The planning process is always an exploration and I am often lost in thought. I search for words when trying to navigate, express, and tie together all my aspirations, responsibilities, and opportunities into something that has at least some relationship to reality. As a result, I have lots of inadvertent self-portraits on the margins :)
These are things that were on my table at the end of 2021, and they will tell you a story about what I enjoyed at this table during the end of the year holidays:
- drawing and growing plants from bulbs;
- lights and a tree filled with memories;
- making holiday cards and gifts;
- sending and receiving real mail;
- painting with gouache and a different kind of gouache;
- playing with new inks;
- cleaning and refilling my pens;
- making more crazy brushes.
2021. It was a long year. Filled with worry and attempts to make sense of things and find ways to help family, friends, and the world in general. To live without plans or expectations - because I could not change them fast enough. And it went as I envisioned - mostly exploratory and unplanned. I tried to catch things as they flew by. At the end of the year, I got a reasonable number.
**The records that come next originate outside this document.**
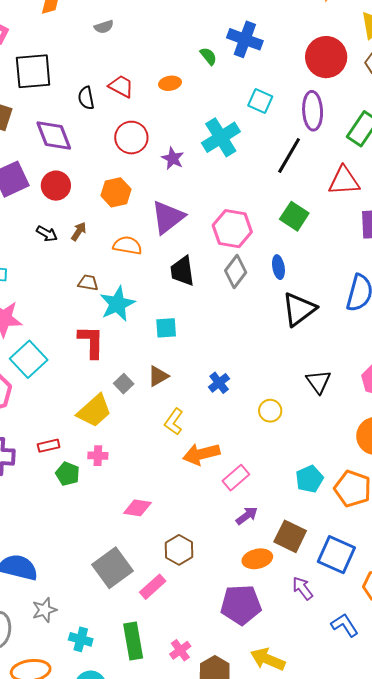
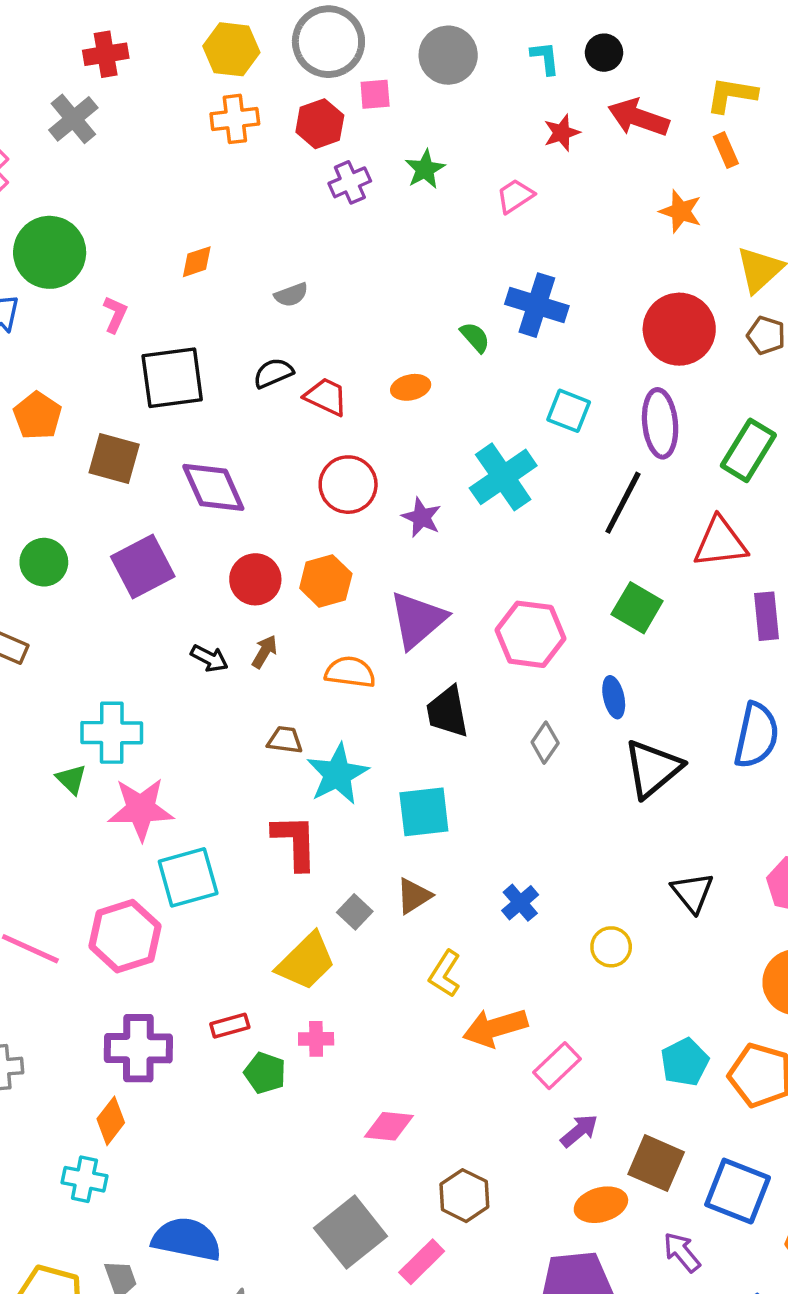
black semicircle: (86, 98) -> (273, 373), moved, turned 80
red circle: (56, 186) -> (255, 579), moved
gray diamond: (236, 272) -> (545, 743), moved, size x0.7
cyan square: (166, 328) -> (424, 812), size x1.4
cyan square: (29, 359) -> (188, 877), turned 30

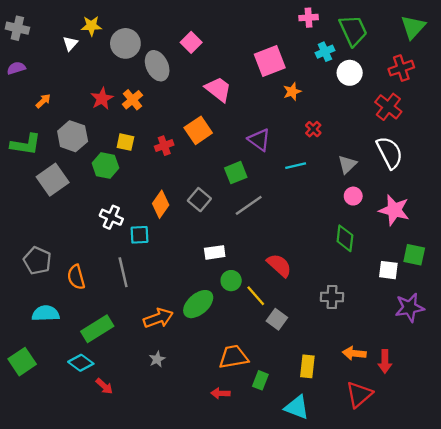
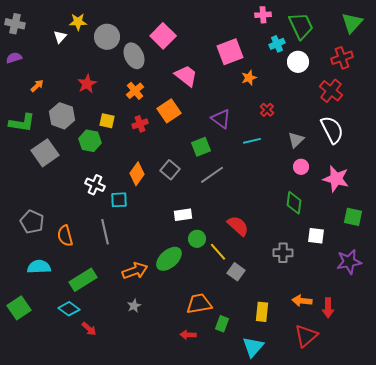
pink square: (191, 42) -> (163, 36), size x1.4
orange cross: (132, 100) -> (135, 91), moved
white square: (388, 270) -> (316, 236), moved
cyan triangle: (297, 407) -> (253, 347), turned 50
I sketched a lot with people online. And this year I was able to go back to some in-person connection with people (after vaccination - which was a separate highlight of the year for me!). Some online classes and events. Portraits - of people, pets, and houses. Illustrated some recipes of the family signature meals. I took a whole bunch of experiments with printmaking in a new direction, had fun with the Inktober project. I put up a little art show of my gouache works in the local community center. Did lots of projects for my freelance clients. Sold some prints of my artworks. Went on a tiny exclusively-sketching trip with friends. Saw my parents in Ukraine between two spikes in the epidemic - YAY! Other trips were local and short - but wonderfully refreshing! Uploaded a bunch of videos of the sketching process online.
I filled over 6.5 sketchbooks - that was a constant, and I am making videos of flipping through them to share too.